# Canadian Hitchhiking Laws



## Rover

Hey, here is a link to the hitchhiking section of "fight your tickets".ca. it looks like the page hasn't been updated since Jan 2010, but the site is still active, and the hitchhiking page has links to the applicable government websites, and they're about as current as you would need.

http://fightyourtickets.ca/hitchhiking/


----------



## kerouac

damn, i never realized it's so illegal in canada! i've hitched a bunch in almost every province an never caught a fine. got stopped by the cops walking along the trans-canada in new brunswick once and i straight up told the cop i was headed to an on-ramp to hitch and he let me carry on, but not before running my name for warrants. 
i'm planning a trip to newfoundland but seeing that the minimum penalty is a day in jail is freaking me out! 
i'd be curious to hear if any fellow canadians have ever been fined or worse for hitchhiking here...


----------



## CosmicBrothaCam

And you know what they say about Canadian jail....


----------



## Kal

Interesting


----------



## Vickah

kerouac said:


> damn, i never realized it's so illegal in canada! i've hitched a bunch in almost every province an never caught a fine. got stopped by the cops walking along the trans-canada in new brunswick once and i straight up told the cop i was headed to an on-ramp to hitch and he let me carry on, but not before running my name for warrants.
> i'm planning a trip to newfoundland but seeing that the minimum penalty is a day in jail is freaking me out!
> i'd be curious to hear if any fellow canadians have ever been fined or worse for hitchhiking here...



I live in Newfoundland, the cops don't do a thing to travellers.


----------



## c4s3

I've been hassled outside of Surrey for walking down the highway, he just drove me to the skytrain station. Most of the times I've been hassled it was the fucking OPP, Ontario has anti-hitchhiking laws, so if the cop is a dick he can ticket you, etc. On the other hand I was hitchin outside of Wawa this summer and a cop pulled over to see if I was hungry, ended up giving me some trailmix and gave me some fresh water. 

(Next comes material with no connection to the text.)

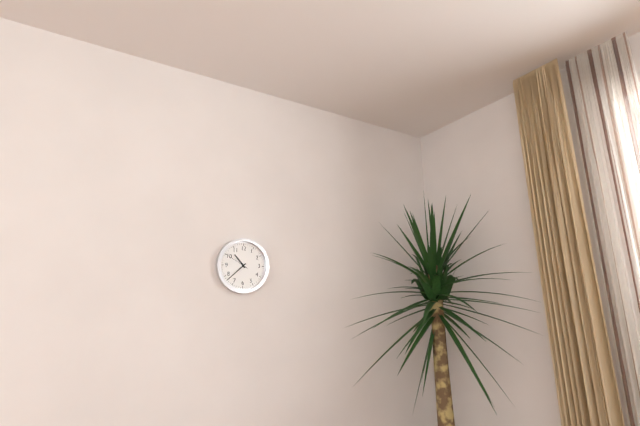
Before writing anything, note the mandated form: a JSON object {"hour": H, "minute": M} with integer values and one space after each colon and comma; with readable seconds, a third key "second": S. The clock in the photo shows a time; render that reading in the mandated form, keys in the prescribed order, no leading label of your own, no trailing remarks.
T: {"hour": 10, "minute": 38}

All depends I guess, if I'm having a hard time I tend to talk a lot of shit to the cops, being all sarcastic and stuff so that adds to the tickets I'm sure. Also, the coquihalla in BC has no hitchiking signs every ten fucking minutes, but you can still get picked up easily. I think it starts after kamloops or around there.


----------



## Chetwynd Surprise

Haha Wawa is a hitchin' trap, it takes a while to get rides between the soo and Thunder Bay. I've been hitchin close to 15 years in Canada and seems have been smooth. the only things I got stopped for was not hitchin ona turn pike and another time for not having ID and 150$ (Ontario law). If your hitchin across Canada I wouldn't be worried, it's coming back strong, and pigs are cool if you don't fuck with them


----------



## HitchTube

I've hitchhiked across Canada and the Police never gave me trouble in Any province
https://www.youtube.com/playlist?list=PLKvXdnK3gVW3Ur-knQQvKCSNOaBZ4nbgp


----------



## WanderLost Radical

I don't now much about the rest of canada, but in Quebec, hitchhiking is fine unless you're on the highway. Then the cops WILL fuck with you. They might just tell you to fuck of if they're feeling nice, or fine you.


----------



## c4s3

I think its a 60 dollar ticket for hitching if the cops at dick, at least that was what it was outside Sudbury.


----------



## Matt Derrick

added the 'resources' prefix to this thread since other users might find this info useful.


----------



## wizehop

Never been fined for hitching, but have had run ins with the cops a lot over the years. Mostly just for hitching in the city, or on major highways. But sometimes its your only choice, so you leave and come back later and hope you get a ride before they come back around.

That being said I'm sure a lot of the laws are there just encase they feel the need to go after you, but I've never heard of any of my friends ever getting more than a "you cant hitch on the highway"


----------



## fallingseastar

As long as you don't hitch on the highway I feel like it is fine. Usually that's when it's illegal. I have been harassed by cops, but it was just a smack on the wrist kind of thing. I have seen many hitch under hitchhiking is illegal signs on Vancouver Island.


----------



## c4s3

I'm on vancouver island right now in nanaimo, lots of them around. they will go all the way down the main highways for a bit cause of that serial killer in the 90's, they stop round kamloops.


----------